Sadie Morgan, founder of the Quality of Life Foundation, says, “We all know what people need to enjoy a good quality of life; homes with adequate space, good levels of natural light and ventilation, that are both secure and warm. The extension of permitted development rights without sufficient regulation will fail to deliver on even these basics. Instead, we will be left with substandard housing that creates more overcrowding and perpetuates inequality and deprivation – all factors that overshadow the communities most affected by Covid.

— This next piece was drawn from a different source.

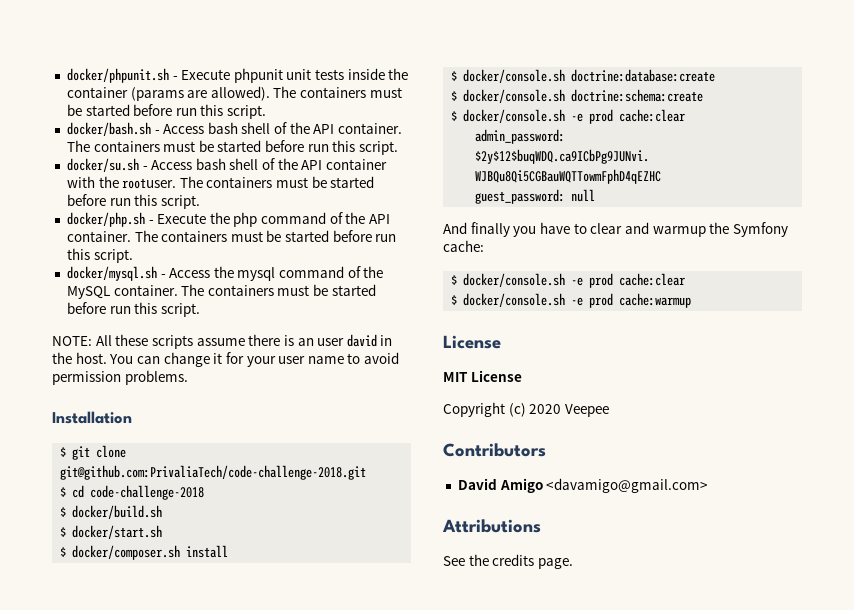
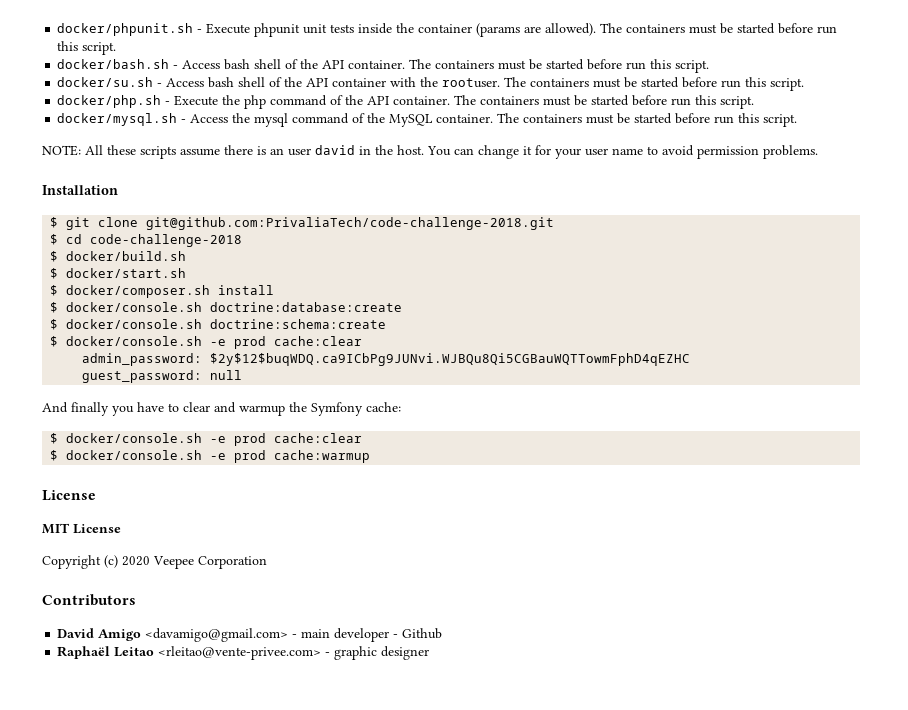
(609, 410) none -> [198,556,267,569] Corporation
[442,519,541,533] [443,554,573,569] // Attributions // See the credits page. -> [292,628,443,642] [57,646,430,660] - main developer - Github // Raphaël Leitao <rleitao@vente-privee.com> - graphic designer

“Worse still,” Morgan adds, “by removing the commitment to affordable homes and allowing developers to exploit space on our high streets that might otherwise be used for the community, PDR could further blight the fabric of our towns and cities for generations to come.”
In its introduction, Living with Beauty calls on developments to be “regenerative not parasitic.” But ‘parasitic’ is the mot juste for office-to-residential PDR.
The 2018 RICS report found “direct evidence of the profitability of conversions for developers and landowners, but little evidence to the contribution to the additional public infrastructure required to support the quantity of additional housing seen in the case study authorities.” The policy has led to an estimated loss of 13,540 affordable homes, according to the LGA.
The prime minister’s premise for expanding PDR under Project Speed is that planning slows down housebuilding. However according to the LGA, councils approve 9 out of 10 planning applications for homes.
As for the 1 in 10, with homes like these, who says rejection is a bad thing?